The deeper problem is that arms control has failed to keep pace with geopolitical reality. New START was designed for a bipolar world that no longer exists. China’s rapid nuclear expansion has rendered the old US-Russia duopoly obsolete, yet Beijing has consistently refused to join trilateral talks. Ryabkov’s respectful nod to China’s position was revealing: Moscow sees no advantage in pressuring its most important strategic partner to accept limits it has never signed up to.

Washington, by contrast, finds itself trapped by its own logic. It is reluctant to extend or replace a bilateral treaty that excludes China, yet unable to persuade Beijing to participate in a broader framework. The result is paralysis. In attempting to solve tomorrow’s problem, the United States risks inheriting a worse version of today’s.

Europe sits awkwardly in the middle. While not a party to New START, it is the most exposed to its collapse. Any expansion in Russian or American strategic forces, any recalibration of doctrines, any renewed emphasis on missile defence or forward deployment will play out across the European theatre. For NATO allies already grappling with war in Ukraine and questions about American staying power, the disappearance of arms control only deepens unease.

There is also a technological dimension often overlooked in treaty debates.
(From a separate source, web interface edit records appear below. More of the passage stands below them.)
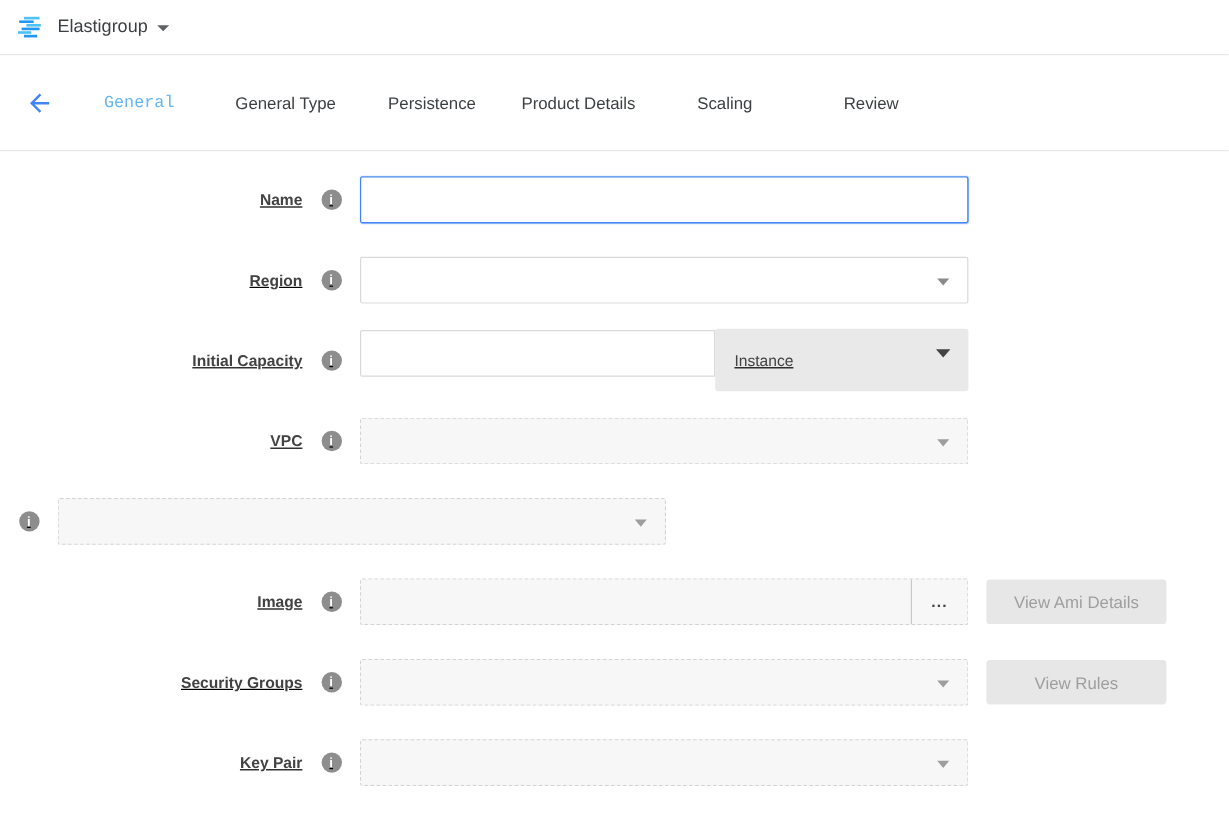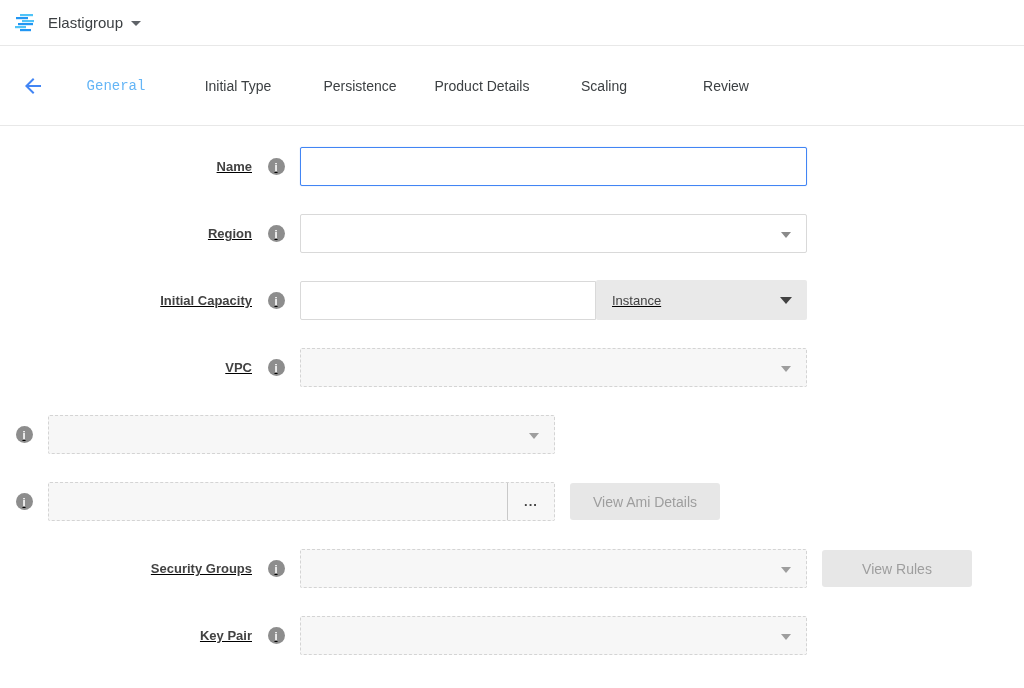--- a/index.html
+++ b/index.html
@@ -59,21 +59,21 @@
   .select.disabled{background:var(--disabled-bg);
     border:1px dashed var(--disabled-border);}
   .caret{position:absolute;right:15px;top:17px;width:0;height:0;
     border-left:5px solid transparent;border-right:5px solid transparent;
     border-top:6px solid #8a8a8a;}
   .select.disabled .caret{border-top-color:#9e9e9e;}
 
   
   .capacity-input{width:296px;height:39px;border:1px solid var(--field-border);
     border-radius:2px 0 0 2px;font-size:13px;padding:0 12px;font-family:inherit;}
-  .unit-select{width:211px;height:40px;margin-top:-1px;background:#e9e9e9;
+  .unit-select{width:211px;height:52px;margin-top:-1px;background:#e9e9e9;
     border:none;border-radius:2px;position:relative;cursor:pointer;
     display:flex;align-items:center;padding-left:16px;font-size:13px;color:#424242;}
   .unit-select .caret{border-top-color:#424242;border-top-width:7px;
     border-left-width:6px;border-right-width:6px;top:17px;}
 
   
   .browse-box{width:100%;height:39px;background:var(--disabled-bg);
     border:1px dashed var(--disabled-border);border-radius:2px;position:relative;}
   .browse-btn{position:absolute;right:0;top:0;width:47px;height:100%;
     border-left:1px solid #c9c9c9;display:flex;align-items:center;
@@ -103,21 +103,21 @@
 </header>
 
 <nav class="tabbar">
   <button class="back-btn">
     <svg width="24" height="24" viewBox="0 0 24 24">
       <path d="M20 11H7.83l5.59-5.59L12 4l-8 8 8 8 1.41-1.41L7.83 13H20v-2z" fill="#4285f4"></path>
     </svg>
   </button>
   <div class="tabs">
     <button class="tab active">General</button>
-    <button class="tab">Initial Type</button>
+    <button class="tab">General Type</button>
     <button class="tab">Persistence</button>
     <button class="tab">Product Details</button>
     <button class="tab">Scaling</button>
     <button class="tab">Review</button>
   </div>
 </nav>
 
 <main class="form">
 
   <div class="form-row">
@@ -173,20 +173,21 @@
         <span class="info-icon">i</span>
       </div>
     <div class="control-cell">
       <div class="select disabled">
         <span class="caret"></span>
       </div>
     </div>
   </div>
 
   <div class="form-row">
+    <div class="label-cell">Image</div>
     <div class="info-cell">
         <span class="info-icon">i</span>
       </div>
     <div class="control-cell">
       <div class="browse-box">
         <span class="browse-btn">...</span>
       </div>
     </div>
     <div class="side-cell">
       <button class="action-btn">View Ami Details</button>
Hypersonic glide vehicles, space-based sensors, cyber interference with command-and-control systems and the integration of artificial intelligence into decision-making all strain the assumptions on which Cold War-era agreements were built. Treaties designed to count warheads struggle to address systems that compress warning times and blur the line between conventional and nuclear escalation.

None of this means a new arms race is inevitable. Nuclear weapons remain staggeringly expensive, politically sensitive and strategically blunt instruments. Russia, constrained by war and sanctions, has little incentive to embark on a dramatic numerical build-up. The United States faces its own fiscal and political limits. But restraint without structure is fragile, dependent on leadership continuity and mutual interpretation rather than binding rules.

Perhaps the most troubling aspect of Ryabkov’s comments is their normalisation of drift. A world without limits is presented not as a crisis demanding urgent diplomacy, but as a condition to be managed. That may be realistic. It is also dangerous. Arms control did not eliminate rivalry, but it channelled it. Its disappearance leaves great powers navigating nuclear competition by instinct rather than agreement.

The real test will not be how many warheads are deployed next year, but whether any serious effort emerges to rebuild a framework suited to a fragmented, multipolar nuclear order. For now, Russia’s message is clear: the age of rules is fading, and the age of raw strategic calculation has returned.